Data excerpts
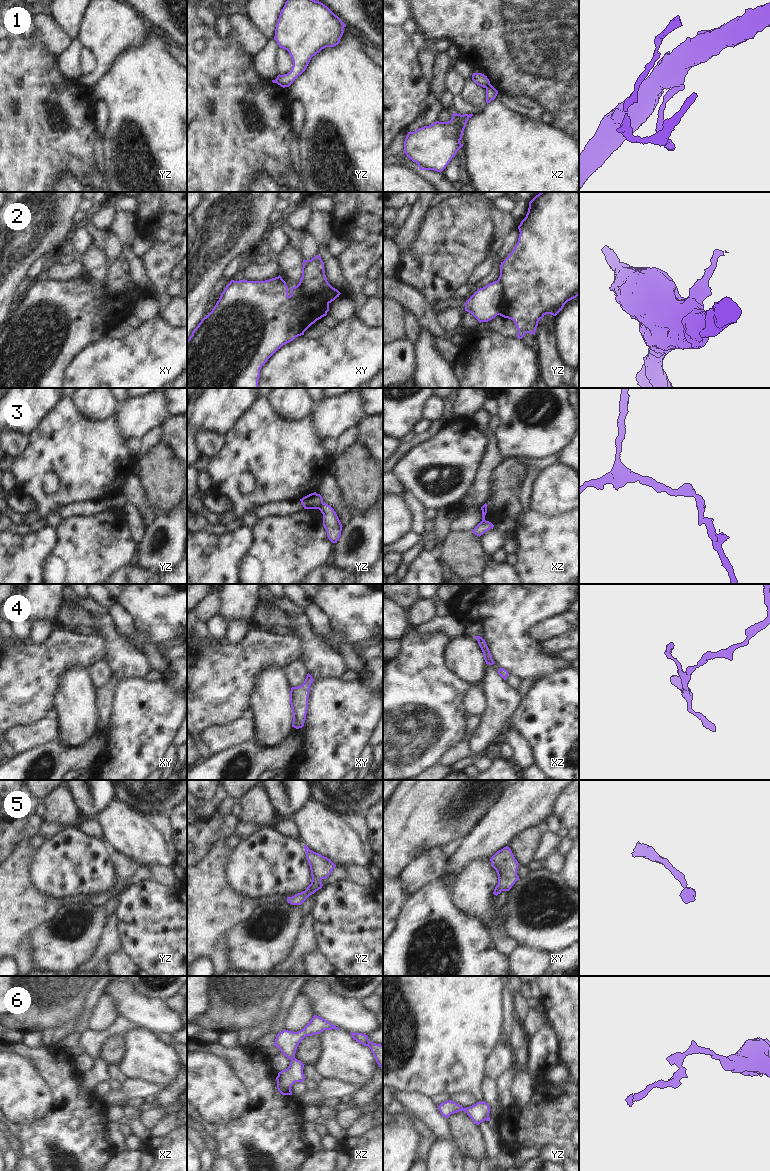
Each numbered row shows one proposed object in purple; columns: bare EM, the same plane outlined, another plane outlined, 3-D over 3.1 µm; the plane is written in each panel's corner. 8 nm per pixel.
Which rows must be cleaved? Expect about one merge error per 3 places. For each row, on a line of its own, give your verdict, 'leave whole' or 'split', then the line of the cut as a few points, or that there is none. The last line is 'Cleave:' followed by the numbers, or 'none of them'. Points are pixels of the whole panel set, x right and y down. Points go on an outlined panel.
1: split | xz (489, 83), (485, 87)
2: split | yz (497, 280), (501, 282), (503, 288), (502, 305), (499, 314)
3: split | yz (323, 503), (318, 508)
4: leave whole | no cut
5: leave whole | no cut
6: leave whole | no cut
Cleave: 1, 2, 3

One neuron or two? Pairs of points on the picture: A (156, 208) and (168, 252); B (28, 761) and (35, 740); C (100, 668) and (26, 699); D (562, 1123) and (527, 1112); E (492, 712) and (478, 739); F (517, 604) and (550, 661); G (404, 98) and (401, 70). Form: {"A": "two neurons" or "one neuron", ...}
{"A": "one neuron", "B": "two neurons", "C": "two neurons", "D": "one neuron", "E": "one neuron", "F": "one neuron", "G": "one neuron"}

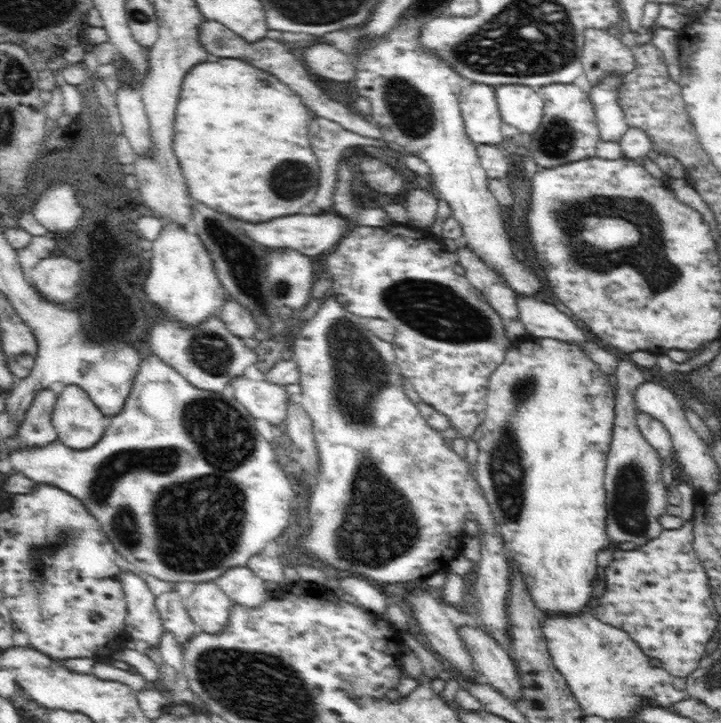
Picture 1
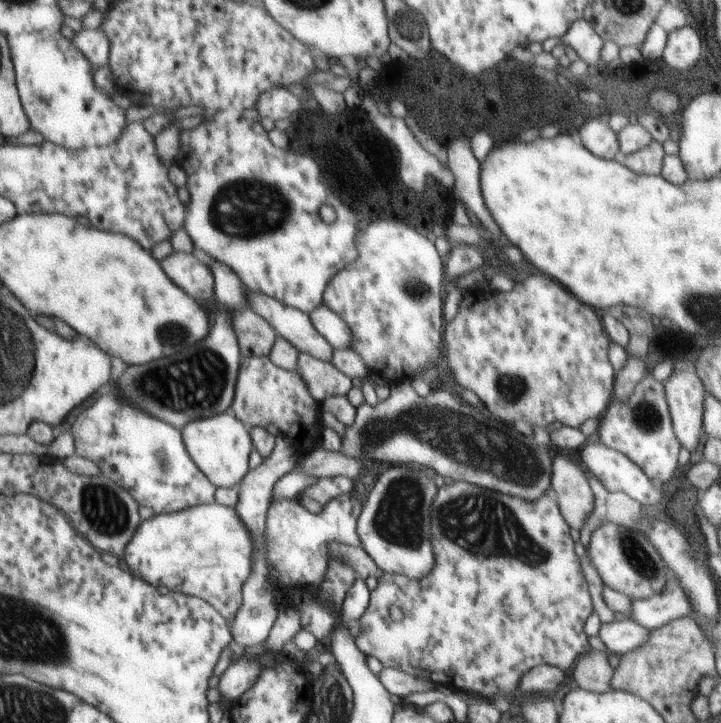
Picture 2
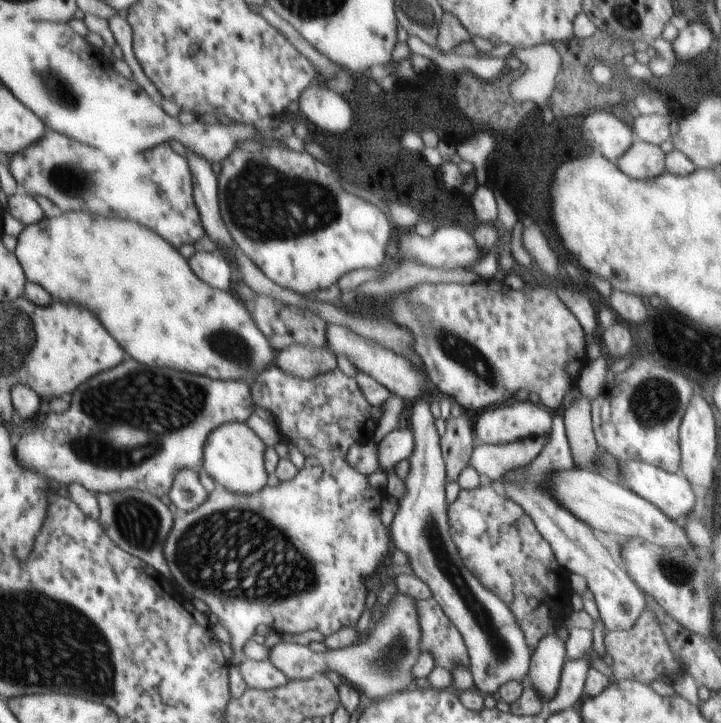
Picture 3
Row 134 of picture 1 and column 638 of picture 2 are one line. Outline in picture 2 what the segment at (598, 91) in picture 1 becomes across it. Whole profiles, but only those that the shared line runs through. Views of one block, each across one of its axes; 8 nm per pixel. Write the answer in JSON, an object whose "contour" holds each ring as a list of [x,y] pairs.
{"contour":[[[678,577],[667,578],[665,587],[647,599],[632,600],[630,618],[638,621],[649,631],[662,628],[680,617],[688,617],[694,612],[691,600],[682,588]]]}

→ **WORK REQUIRED**
Word for word, give the entries back in full; the pictures do not belong in the copy.

→ **TASK OUTPUT**
Each numbered row shows one proposed object in purple; columns: bare EM, the same plane outlined, another plane outlined, 3-D over 3.1 µm; the plane is written in each panel's corner. 8 nm per pixel.
Which rows must be cleaved? Expect about one merge error per 3 places. For each row, on a line of its own, give your verdict, 'leave whole' or 'split', then the line of the cut as a few points, or that there is none. The last line is 'Cleave:' followed by the numbers, or 'none of them'. Points are pixels of the whole panel set, x right and y down. Points go on an outlined panel.
1: split | xz (489, 83), (485, 87)
2: split | yz (497, 280), (501, 282), (503, 288), (502, 305), (499, 314)
3: split | yz (323, 503), (318, 508)
4: leave whole | no cut
5: leave whole | no cut
6: leave whole | no cut
Cleave: 1, 2, 3

One neuron or two? Pairs of points on the picture: A (156, 208) and (168, 252); B (28, 761) and (35, 740); C (100, 668) and (26, 699); D (562, 1123) and (527, 1112); E (492, 712) and (478, 739); F (517, 604) and (550, 661); G (404, 98) and (401, 70). Form: {"A": "two neurons" or "one neuron", ...}
{"A": "one neuron", "B": "two neurons", "C": "two neurons", "D": "one neuron", "E": "one neuron", "F": "one neuron", "G": "one neuron"}

Picture 1
Picture 2
Picture 3
Row 134 of picture 1 and column 638 of picture 2 are one line. Outline in picture 2 what the segment at (598, 91) in picture 1 becomes across it. Whole profiles, but only those that the shared line runs through. Views of one block, each across one of its axes; 8 nm per pixel. Write the answer in JSON, an object whose "contour" holds each ring as a list of [x,y] pairs.
{"contour":[[[678,577],[667,578],[665,587],[647,599],[632,600],[630,618],[638,621],[649,631],[662,628],[680,617],[688,617],[694,612],[691,600],[682,588]]]}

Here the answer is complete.